YOUR OBJECTIVE:
Please write the next part of the forum thread below about the Home Assistant companion app losing its websocket connection when the internet is down, picking up after its final sentence.

READING PASSAGE:
----

The Wi-Fi network is still up and I can access home assistant via the app. Is it expected that the app cannot maintain a connection in this circumstance when the network isn’t connected to the internet? I’ll need to test some more but it seems that it stops working when my phone recognizes that there is no internet connection, but until then it still works to send notification even without internet.

And in terms of battery drain 1 widget or 10 widgets is the same?

yes and every user will have a different experience as each device is different.

It all depends on your setup, what external and internal URL is configured in the app. What URL was used by the app on the first connection etc… If you look at the logs under Companion App you should be able to see what URL is being used at the time of the disconnect. The app will try other URLs to reconnect but it all depends on your setup.

In the companion app I have “Home Assistant URL” as internal IP: http://192.168.1.231:8123/" the “Internal Connection URL” is the same and cannot be modified.

Note my app still works fine without internet, the issue I am seeing is that the websocket drops and losing ability to get local notifications sometime after I disconnect my router from the modem (drop internet connection), I worded it poorly above in regard to the app. The local notifications do work without internet for some time but drop seemingly when Android notices that there is no internet.

Took a look at the code quickly, have never looked before, I am unfamiliar with the language and platform so this might not actually matter at all but…

This line to me appears to indicate there is some internet connection requirement as part of websocket work.

----

DATASET CONTENT:
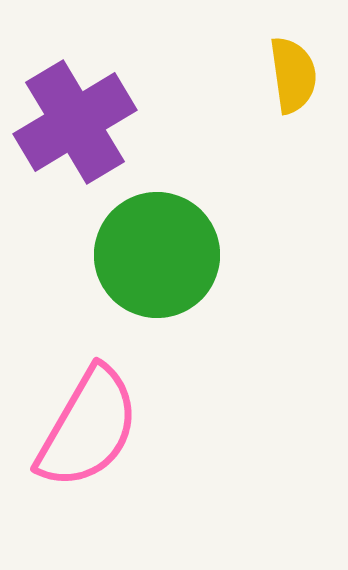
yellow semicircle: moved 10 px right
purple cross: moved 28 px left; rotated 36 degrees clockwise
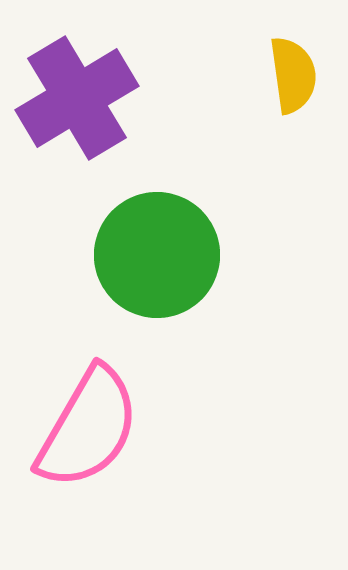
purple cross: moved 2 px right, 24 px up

----

ANSWER BELOW:
From my quick search it appears that for newer versions of Android NetworkType.CONNECTED does a validation check that requires internet. Not sure if this is intended. I would have presumed websocket, meant for local notifications would not depend on internet connection. But I am admittedly naive in these areas.

Edit: Oops, not familiar with the posting platform, sorry for the deleted messages.

So the reason why this check is there is because Internet is indeed required when you are remote . The same check applies to sensor updates. The app needs to account for remote access in addition to local access.

I have tested a bit more, and immediately as the phone notices internet is lost (not actually when it is lost) is when the websocket goes down and notifications stop working.

So the question I would have is can the requirement for internet be dropped when the app is operating locally and doesn’t actually need internet for the websocket?